If you’ve looked at any coding bootcamp, you’ve likely seen them say that after as little as six short months graduates are able to take on new roles as web developers and enter into completely new careers. What the fine print often then tells you is that you’ll have to give up your job and go to school full time. That might be feasible for some people, but certainly no working adult can make that work.
That’s why a new type of coding bootcamp was developed: the community coding bootcamp. Designed to be flexible and affordable, this novel bootcamp model is offering working adults an accelerated yet effective way to learn to code.
Coding Languages Employers Want
Working With Coding Teams
Community coding bootcamps don’t leave you alone to figure things out by yourself, which is typical of online bootcamps. Students are assigned a small, dedicated group of fellow students who they can rely on for help and support. Additionally, all students get a single, dedicated instructor who they can turn to for questions. What makes community coding bootcamp instructors truly unique is that many are full time developers and choose to teach in their “off” hours because they enjoy contributing to the coding community. Students get to learn firsthand from individuals who are in the field every day, giving them access to a truly valuable resource during their coding training.
Learning On Your Schedule
Traditionally, coding bootcamps took on a classic classroom model. Students were expected to attend classes on-site, full time. It’s an effective, immersive experience. However, working professionals and anyone juggling other full-time responsibilities can’t take on these types of requirements.

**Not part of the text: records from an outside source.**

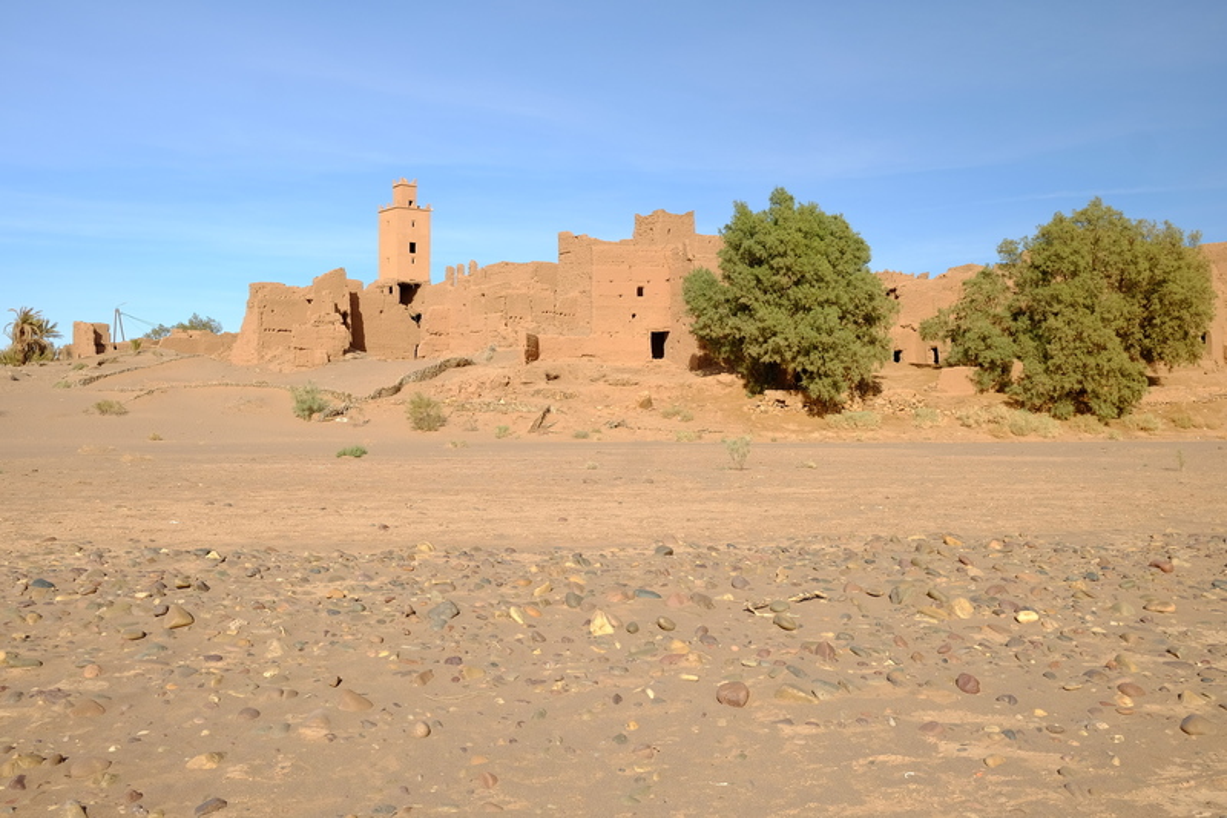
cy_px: 409
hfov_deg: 54.4
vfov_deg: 37.8
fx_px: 1193
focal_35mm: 35
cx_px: 614
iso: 200
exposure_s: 1/180
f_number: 8
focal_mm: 23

To respond to these limitations, community coding bootcamps feature an online-offline hybrid model that adapts to working adults’ busy schedules. Students take lessons online during the week so they can adjust their training around jobs and other necessary tasks. They then meet once per week during an on-site workshop where they meet with their instructors and fellow students to complete assignments. This approach gives students the flexibility they need to balance work and education at the same time.
As a working professional, you’re juggling a lot. While you may have the best intentions to learn to code, it can be hard to stay on track when trying to balance work, family, and other responsibilities. It’s the core reason why most students who start an online coding program rarely finish it.
Community coding bootcamps, in contrast, are designed to keep you motivated and on top of your learning. Discrete modules help students see regular improvement in skills. Additionally, modules come with fixed assignments and deadlines to help students work toward concrete, time-driven goals.
Building Skills For A New Role
As community coding bootcamps help students stay on track with their coding education, they make a deliberate point of helping students create job portfolios to share with prospective employers. Projects completed during the bootcamp are added to these portfolios and are all the evidence prospective employers need to see to know you have the right skills for the job.
The typical roles taken on by coding bootcamp graduates usually fall into quality assurance and software testing sectors. These are well-paid jobs that help students get their foot in the door while giving them a chance to build additional skills on-the-job.